▶ **Work order**:
Repeat the records word for word.

▶ **Task material**:

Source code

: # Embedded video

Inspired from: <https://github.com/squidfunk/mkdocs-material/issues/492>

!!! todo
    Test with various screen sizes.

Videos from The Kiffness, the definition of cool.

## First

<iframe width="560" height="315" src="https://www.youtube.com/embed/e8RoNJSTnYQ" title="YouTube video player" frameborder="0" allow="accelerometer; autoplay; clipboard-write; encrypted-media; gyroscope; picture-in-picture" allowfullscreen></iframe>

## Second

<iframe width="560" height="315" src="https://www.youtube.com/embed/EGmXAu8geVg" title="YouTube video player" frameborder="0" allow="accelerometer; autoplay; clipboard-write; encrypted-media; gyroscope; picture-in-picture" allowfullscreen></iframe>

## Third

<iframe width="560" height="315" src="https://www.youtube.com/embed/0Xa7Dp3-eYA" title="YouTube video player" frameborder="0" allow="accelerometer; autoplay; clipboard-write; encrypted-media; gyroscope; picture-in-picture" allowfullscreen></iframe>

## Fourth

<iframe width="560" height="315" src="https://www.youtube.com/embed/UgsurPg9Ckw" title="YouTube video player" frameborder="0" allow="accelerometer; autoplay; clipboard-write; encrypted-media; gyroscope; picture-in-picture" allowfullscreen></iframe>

▶ **Output for this task**:
Source code

: # Embedded video

Inspired from: <https://github.com/squidfunk/mkdocs-material/issues/492>

!!! todo
    Test with various screen sizes.

Videos from The Kiffness, the definition of cool.

## First

<iframe width="560" height="315" src="https://www.youtube.com/embed/e8RoNJSTnYQ" title="YouTube video player" frameborder="0" allow="accelerometer; autoplay; clipboard-write; encrypted-media; gyroscope; picture-in-picture" allowfullscreen></iframe>

## Second

<iframe width="560" height="315" src="https://www.youtube.com/embed/EGmXAu8geVg" title="YouTube video player" frameborder="0" allow="accelerometer; autoplay; clipboard-write; encrypted-media; gyroscope; picture-in-picture" allowfullscreen></iframe>

## Third

<iframe width="560" height="315" src="https://www.youtube.com/embed/0Xa7Dp3-eYA" title="YouTube video player" frameborder="0" allow="accelerometer; autoplay; clipboard-write; encrypted-media; gyroscope; picture-in-picture" allowfullscreen></iframe>

## Fourth

<iframe width="560" height="315" src="https://www.youtube.com/embed/UgsurPg9Ckw" title="YouTube video player" frameborder="0" allow="accelerometer; autoplay; clipboard-write; encrypted-media; gyroscope; picture-in-picture" allowfullscreen></iframe>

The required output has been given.